▶ _CONSIGNE DE TRAVAIL 1_
Présentez sous forme de tableau Markdown les lignes des enregistrements, du début de ceux-ci jusqu'à la ligne contenant « Albuquerque ADHD » incluse, avec une colonne Numéro pour le rang et une colonne Ligne pour son libellé. Omettez les lignes vides, s'il vous plaît.

▶ _TEXTE_

****************

Référé du 23 mars 2010

RG : 2010/00009

COUR D’APPEL DE LYON

1re chambre civile A

ARRET DU 07 Octobre 2010

APPELANTE :

SNC VINCI IMMOBILIER RESIDENTIEL

XXX

XXX

représentée par la SCP AGUIRAUD-NOUVELLET, avoués à la Cour

assistée de la SELARL ISEE, avocats au barreau de LYON

INTIMES :

M. Z X

né le XXX à SAINT-ETIENNE (LOIRE)

XXX

XXX

représenté par Me Christian MOREL, avoué à la Cour

assisté de Me Didier LEMASSON, avocat au barreau de LYON

Melle D E Y

née le XXX à SAINT-PRIEST-EN-JARREZ (LOIRE)

XXX

XXX

représentée par Maître Christian MOREL, avoué à la Cour

assistée de Maître Didier LEMASSON, avocat au barreau de LYON

**************

Date de clôture de l’instruction : 08 septembre 2010

Date des plaidoiries tenues en audience publique: 08 septembre 2010

Date de mise en délibéré : 07 octobre 2010

Composition de la Cour lors des débats et du délibéré :

— Bernadette MARTIN, président

— Christine DEVALETTE, conseiller

— B C, conseiller

assistée pendant les débats de Frédérique JANKOV, greffier

A l’audience, B C a fait son rapport, conformément à l’article 785 du code de procédure civile.

Arrêt contradictoire rendu publiquement par mise à disposition au greffe de la cour d’appel, les parties en ayant été préalablement avisées dans les conditions prévues à l’article 450 alinéa 2 du code de procédure civile,

Signé par Bernadette MARTIN, président, et par Joëlle POITOUX, greffier, auquel la minute a été remise par le magistrat signataire .

**************

EXPOSÉ DU LITIGE

La société Vinci Immobilier Résidentiel a vendu une maison d’habitation en état futur d’achèvement à M. X et Melle Y.

Lors de la livraison, les acquéreurs ont formulé des réserves, refusé de solder le prix et en ont consigné 10 %, soit la somme de 21 500 euros.

Le constructeur a agi en référé en paiement d’une provision équivalente à la moitié de cette somme, outre intérêts et indemnité.

Il a relevé appel, par acte du 7 avril 2010, de l’ordonnance qui a rejeté cette demande en raison de contestations sérieuses.

*

Par ses dernières conclusions, la société Vinci expose que les réserves à la livraison, formulées le 29 septembre 2009, portent pour l’essentiel, hors peut-être le cas de l’évier de cuisine, sur des questions mineures insusceptibles de caractériser l’inachèvement des lieux et que, devant le refus injustifié de règlement des acquéreurs, elle a refusé de remettre les clefs, mais que M. X et Mlle Y avaient par la suite changé les serrures et occupé la maison.

Elle précise que divers travaux ont ensuite été effectués et estime que l’ordonnance entreprise est erronée en ce qu’elle retient qu’on ne pourrait apprécier la réalité de l’achèvement de l’immeuble, qu’elle a fait abstraction du propre comportement des acquéreurs et qu’en toute hypothèse, en prenant livraison de la villa, ces derniers se sont placés dans l’obligation de régler au moins la somme correspondante à 95 % du prix, d’autant qu’à l’heure actuelle l’achèvement de l’immeuble est incontestable et les réserves en voie d’être levées.

****************

▶ _DONNÉES FOURNIES_
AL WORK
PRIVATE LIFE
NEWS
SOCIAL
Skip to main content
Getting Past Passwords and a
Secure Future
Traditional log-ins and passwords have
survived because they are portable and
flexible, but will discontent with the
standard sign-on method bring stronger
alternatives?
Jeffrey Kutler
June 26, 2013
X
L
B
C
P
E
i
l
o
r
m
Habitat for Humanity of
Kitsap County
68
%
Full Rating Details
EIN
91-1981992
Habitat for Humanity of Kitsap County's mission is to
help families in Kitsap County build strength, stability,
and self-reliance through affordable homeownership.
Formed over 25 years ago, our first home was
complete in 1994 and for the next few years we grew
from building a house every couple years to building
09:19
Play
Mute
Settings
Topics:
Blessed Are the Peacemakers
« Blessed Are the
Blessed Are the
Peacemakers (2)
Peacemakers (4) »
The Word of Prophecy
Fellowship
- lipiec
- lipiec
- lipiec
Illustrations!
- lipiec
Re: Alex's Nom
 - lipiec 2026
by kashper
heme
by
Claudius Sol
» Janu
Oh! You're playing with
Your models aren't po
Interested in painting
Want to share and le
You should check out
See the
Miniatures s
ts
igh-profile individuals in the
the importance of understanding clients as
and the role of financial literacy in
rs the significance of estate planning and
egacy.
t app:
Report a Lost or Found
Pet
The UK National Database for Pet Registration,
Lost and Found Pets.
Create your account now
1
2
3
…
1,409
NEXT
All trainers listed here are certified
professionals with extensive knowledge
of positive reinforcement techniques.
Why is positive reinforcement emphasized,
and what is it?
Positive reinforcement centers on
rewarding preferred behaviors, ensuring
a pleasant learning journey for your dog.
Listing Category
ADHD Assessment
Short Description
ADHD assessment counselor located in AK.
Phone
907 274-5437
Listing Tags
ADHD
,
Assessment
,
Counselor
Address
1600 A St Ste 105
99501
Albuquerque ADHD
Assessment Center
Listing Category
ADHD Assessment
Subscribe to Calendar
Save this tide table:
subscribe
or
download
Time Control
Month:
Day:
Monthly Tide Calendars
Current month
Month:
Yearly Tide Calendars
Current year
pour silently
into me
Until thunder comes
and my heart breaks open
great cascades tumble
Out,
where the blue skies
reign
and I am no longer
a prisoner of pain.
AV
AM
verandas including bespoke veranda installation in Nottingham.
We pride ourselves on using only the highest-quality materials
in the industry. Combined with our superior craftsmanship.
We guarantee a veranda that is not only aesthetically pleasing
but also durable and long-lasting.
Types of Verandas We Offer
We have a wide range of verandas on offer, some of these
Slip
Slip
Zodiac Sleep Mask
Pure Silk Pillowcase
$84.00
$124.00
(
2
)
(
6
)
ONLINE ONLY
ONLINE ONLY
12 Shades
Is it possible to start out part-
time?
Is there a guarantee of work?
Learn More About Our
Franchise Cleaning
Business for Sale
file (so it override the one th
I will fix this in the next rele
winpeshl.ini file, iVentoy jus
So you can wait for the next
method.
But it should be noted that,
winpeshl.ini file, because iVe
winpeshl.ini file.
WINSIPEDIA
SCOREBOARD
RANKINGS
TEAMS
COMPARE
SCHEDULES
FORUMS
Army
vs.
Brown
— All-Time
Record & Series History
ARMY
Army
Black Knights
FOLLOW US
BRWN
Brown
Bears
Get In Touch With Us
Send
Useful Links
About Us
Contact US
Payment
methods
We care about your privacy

****************

▶ _CONSIGNE DE TRAVAIL 2_
Réécrivez sous forme de liste le paragraphe de l'arrêt qui commence par « Par ses dernières conclusions », en conservant ses faits principaux.

▶ _CORRIGÉ 1_
| Numéro | Ligne |
|---|---|
| 1 | AL WORK |
| 2 | PRIVATE LIFE |
| 3 | NEWS |
| 4 | SOCIAL |
| 5 | Skip to main content |
| 6 | Getting Past Passwords and a |
| 7 | Secure Future |
| 8 | Traditional log-ins and passwords have |
| 9 | survived because they are portable and |
| 10 | flexible, but will discontent with the |
| 11 | standard sign-on method bring stronger |
| 12 | alternatives? |
| 13 | Jeffrey Kutler |
| 14 | June 26, 2013 |
| 15 | X |
| 16 | L |
| 17 | B |
| 18 | C |
| 19 | P |
| 20 | E |
| 21 | i |
| 22 | l |
| 23 | o |
| 24 | r |
| 25 | m |
| 26 | Habitat for Humanity of |
| 27 | Kitsap County |
| 28 | 68 |
| 29 | % |
| 30 | Full Rating Details |
| 31 | EIN |
| 32 | 91-1981992 |
| 33 | Habitat for Humanity of Kitsap County's mission is to |
| 34 | help families in Kitsap County build strength, stability, |
| 35 | and self-reliance through affordable homeownership. |
| 36 | Formed over 25 years ago, our first home was |
| 37 | complete in 1994 and for the next few years we grew |
| 38 | from building a house every couple years to building |
| 39 | 09:19 |
| 40 | Play |
| 41 | Mute |
| 42 | Settings |
| 43 | Topics: |
| 44 | Blessed Are the Peacemakers |
| 45 | « Blessed Are the |
| 46 | Blessed Are the |
| 47 | Peacemakers (2) |
| 48 | Peacemakers (4) » |
| 49 | The Word of Prophecy |
| 50 | Fellowship |
| 51 | - lipiec |
| 52 | - lipiec |
| 53 | - lipiec |
| 54 | Illustrations! |
| 55 | - lipiec |
| 56 | Re: Alex's Nom |
| 57 |  - lipiec 2026 |
| 58 | by kashper |
| 59 | heme |
| 60 | by |
| 61 | Claudius Sol |
| 62 | » Janu |
| 63 | Oh! You're playing with |
| 64 | Your models aren't po |
| 65 | Interested in painting |
| 66 | Want to share and le |
| 67 | You should check out |
| 68 | See the |
| 69 | Miniatures s |
| 70 | ts |
| 71 | igh-profile individuals in the |
| 72 | the importance of understanding clients as |
| 73 | and the role of financial literacy in |
| 74 | rs the significance of estate planning and |
| 75 | egacy. |
| 76 | t app: |
| 77 | Report a Lost or Found |
| 78 | Pet |
| 79 | The UK National Database for Pet Registration, |
| 80 | Lost and Found Pets. |
| 81 | Create your account now |
| 82 | 1 |
| 83 | 2 |
| 84 | 3 |
| 85 | … |
| 86 | 1,409 |
| 87 | NEXT |
| 88 | All trainers listed here are certified |
| 89 | professionals with extensive knowledge |
| 90 | of positive reinforcement techniques. |
| 91 | Why is positive reinforcement emphasized, |
| 92 | and what is it? |
| 93 | Positive reinforcement centers on |
| 94 | rewarding preferred behaviors, ensuring |
| 95 | a pleasant learning journey for your dog. |
| 96 | Listing Category |
| 97 | ADHD Assessment |
| 98 | Short Description |
| 99 | ADHD assessment counselor located in AK. |
| 100 | Phone |
| 101 | 907 274-5437 |
| 102 | Listing Tags |
| 103 | ADHD |
| 104 | , |
| 105 | Assessment |
| 106 | , |
| 107 | Counselor |
| 108 | Address |
| 109 | 1600 A St Ste 105 |
| 110 | 99501 |
| 111 | Albuquerque ADHD |

▶ _CORRIGÉ 2_
- Dans ses dernières conclusions, la société Vinci expose que les réserves formulées à la livraison le 29 septembre 2009 portent pour l'essentiel sur des questions mineures, hors peut-être le cas de l'évier de cuisine.
- Selon elle, ces réserves ne peuvent pas caractériser l'inachèvement des lieux.
- Face au refus de règlement des acquéreurs, qu'elle juge injustifié, elle a refusé de remettre les clefs.
- M. X et Mlle Y ont ensuite changé les serrures et occupé la maison.